Improving Streaming Automatic Speech Recognition With Non-Streaming Model Distillation On Unsupervised Data
This work addresses the problem of improving accuracy for low-latency streaming ASR models used in smart speakers and on-device applications, representing an incremental advance by applying distillation with unsupervised data.
The authors tackled the performance gap between streaming and non-streaming automatic speech recognition models by using non-streaming models as teachers to generate transcripts on large unsupervised datasets for knowledge distillation into streaming models. They scaled training to 3 million hours of YouTube audio and achieved a 16.4% relative reduction in word error rate for French compared to a baseline streaming model.

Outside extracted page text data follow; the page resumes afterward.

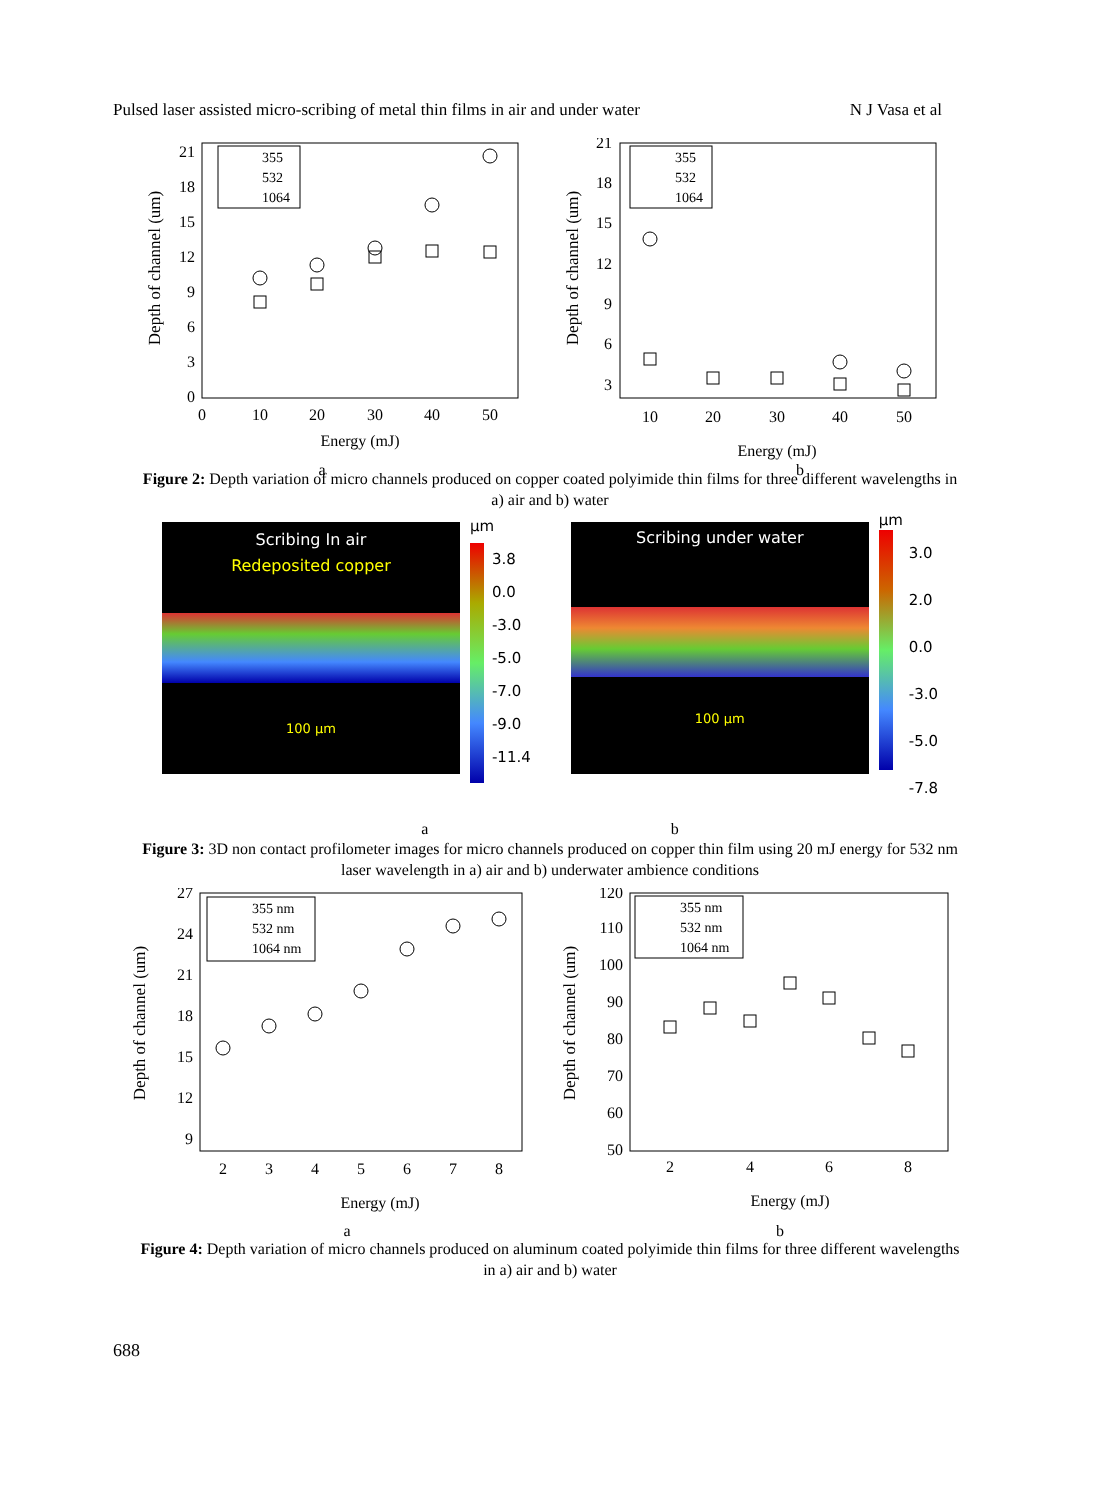Pulsed laser assisted micro-scribing of metal thin films in air and under water N J Vasa et al
0
3
6
9
12
15
18
21
0
10
20
30
40
50
Energy (mJ)
a
Depth of channel (um)
355
532
1064
3
6
9
12
15
18
21
10
20
30
40
50
Energy (mJ)
b
Depth of channel (um)
355
532
1064
Figure 2: Depth variation of micro channels produced on copper coated polyimide thin films for three different wavelengths in a) air and b) water
Scribing In air
Redeposited copper
100 µm
µm
3.8
0.0
-3.0
-5.0
-7.0
-9.0
-11.4
Scribing under water
100 µm
µm
3.0
2.0
0.0
-3.0
-5.0
-7.8
a b
Figure 3: 3D non contact profilometer images for micro channels produced on copper thin film using 20 mJ energy for 532 nm laser wavelength in a) air and b) underwater ambience conditions
9
12
15
18
21
24
27
2
3
4
5
6
7
8
Energy (mJ)
a
Depth of channel (um)
355 nm
532 nm
1064 nm
50
60
70
80
90
100
110
120
2
4
6
8
Energy (mJ)
b
Depth of channel (um)
355 nm
532 nm
1064 nm
Figure 4: Depth variation of micro channels produced on aluminum coated polyimide thin films for three different wavelengths in a) air and b) water
688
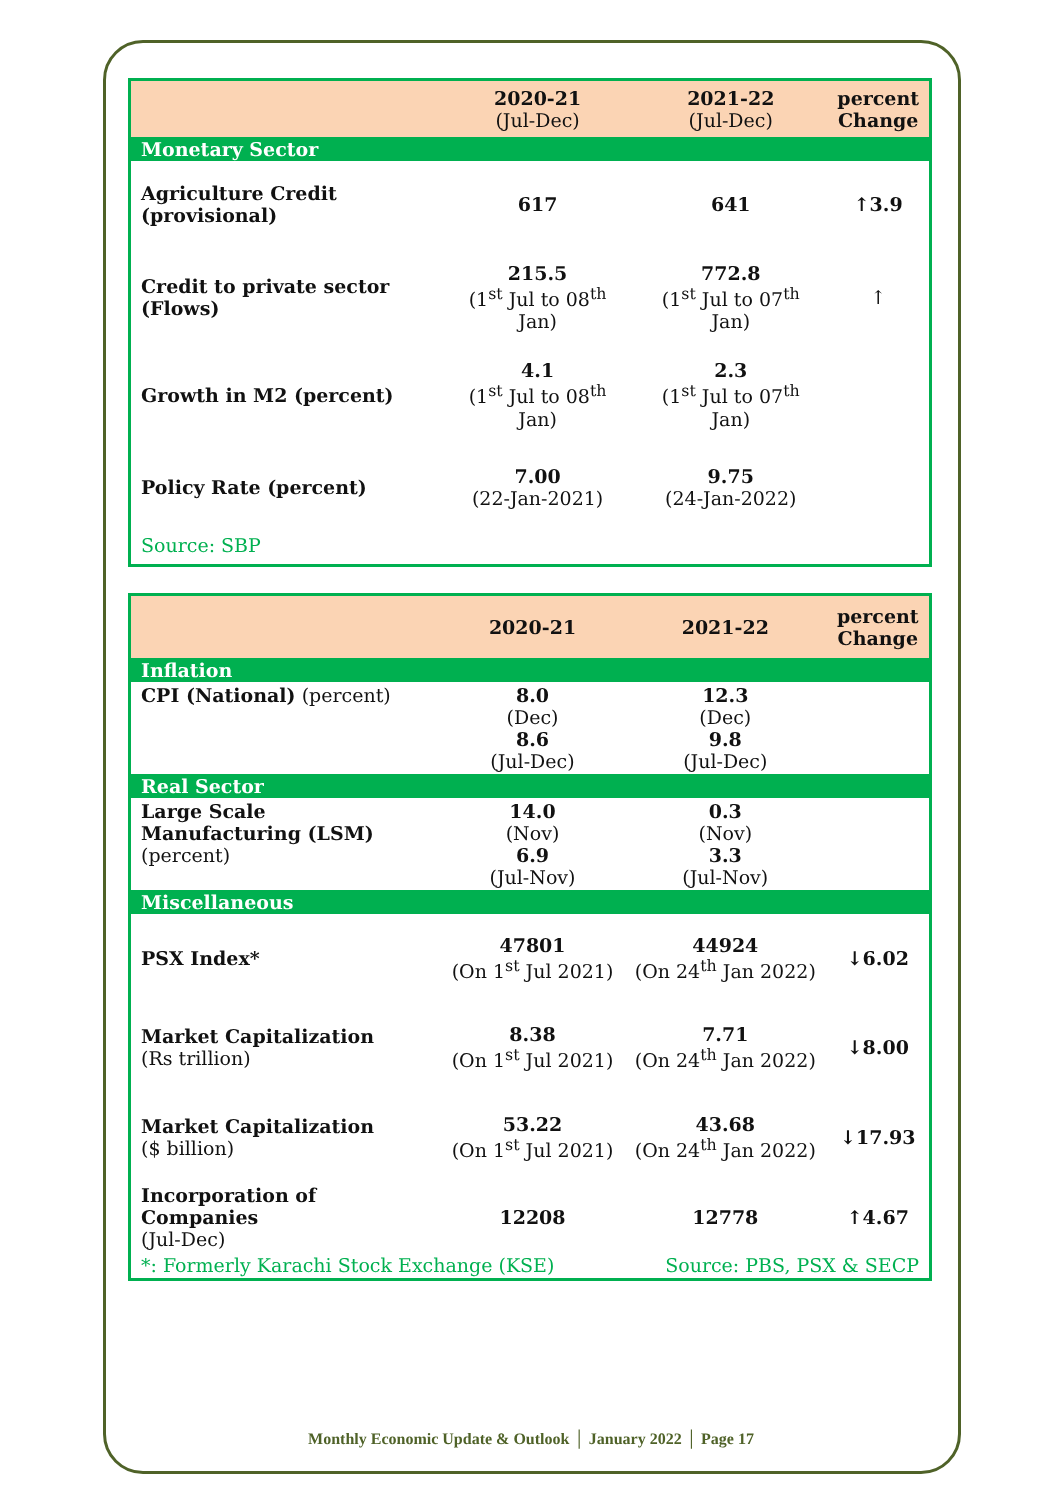| | 2020-21 (Jul-Dec) | 2021-22 (Jul-Dec) | percent Change |
| --- | --- | --- | --- |
| Monetary Sector | | | |
| Agriculture Credit (provisional) | 617 | 641 | ↑3.9 |
| Credit to private sector (Flows) | 215.5 (1<sup>st</sup> Jul to 08<sup>th</sup> Jan) | 772.8 (1<sup>st</sup> Jul to 07<sup>th</sup> Jan) | ↑ |
| Growth in M2 (percent) | 4.1 (1<sup>st</sup> Jul to 08<sup>th</sup> Jan) | 2.3 (1<sup>st</sup> Jul to 07<sup>th</sup> Jan) | |
| Policy Rate (percent) | 7.00 (22-Jan-2021) | 9.75 (24-Jan-2022) | |
| Source: SBP | | | |
| | 2020-21 | 2021-22 | percent Change |
| --- | --- | --- | --- |
| Inflation | | | |
| CPI (National) (percent) | 8.0 (Dec) 8.6 (Jul-Dec) | 12.3 (Dec) 9.8 (Jul-Dec) | |
| Real Sector | | | |
| Large Scale Manufacturing (LSM) (percent) | 14.0 (Nov) 6.9 (Jul-Nov) | 0.3 (Nov) 3.3 (Jul-Nov) | |
| Miscellaneous | | | |
| PSX Index* | 47801 (On 1<sup>st</sup> Jul 2021) | 44924 (On 24<sup>th</sup> Jan 2022) | ↓6.02 |
| Market Capitalization (Rs trillion) | 8.38 (On 1<sup>st</sup> Jul 2021) | 7.71 (On 24<sup>th</sup> Jan 2022) | ↓8.00 |
| Market Capitalization ($ billion) | 53.22 (On 1<sup>st</sup> Jul 2021) | 43.68 (On 24<sup>th</sup> Jan 2022) | ↓17.93 |
| Incorporation of Companies (Jul-Dec) | 12208 | 12778 | ↑4.67 |
| *: Formerly Karachi Stock Exchange (KSE) | | Source: PBS, PSX & SECP | |
Monthly Economic Update & Outlook │ January 2022 │ Page 17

Streaming end-to-end automatic speech recognition (ASR) models are widely used on smart speakers and on-device applications. Since these models are expected to transcribe speech with minimal latency, they are constrained to be causal with no future context, compared to their non-streaming counterparts. Consequently, streaming models usually perform worse than non-streaming models. We propose a novel and effective learning method by leveraging a non-streaming ASR model as a teacher to generate transcripts on an arbitrarily large data set, which is then used to distill knowledge into streaming ASR models. This way, we scale the training of streaming models to up to 3 million hours of YouTube audio. Experiments show that our approach can significantly reduce the word error rate (WER) of RNNT models not only on LibriSpeech but also on YouTube data in four languages. For example, in French, we are able to reduce the WER by 16.4% relatively to a baseline streaming model by leveraging a non-streaming teacher model trained on the same amount of labeled data as the baseline.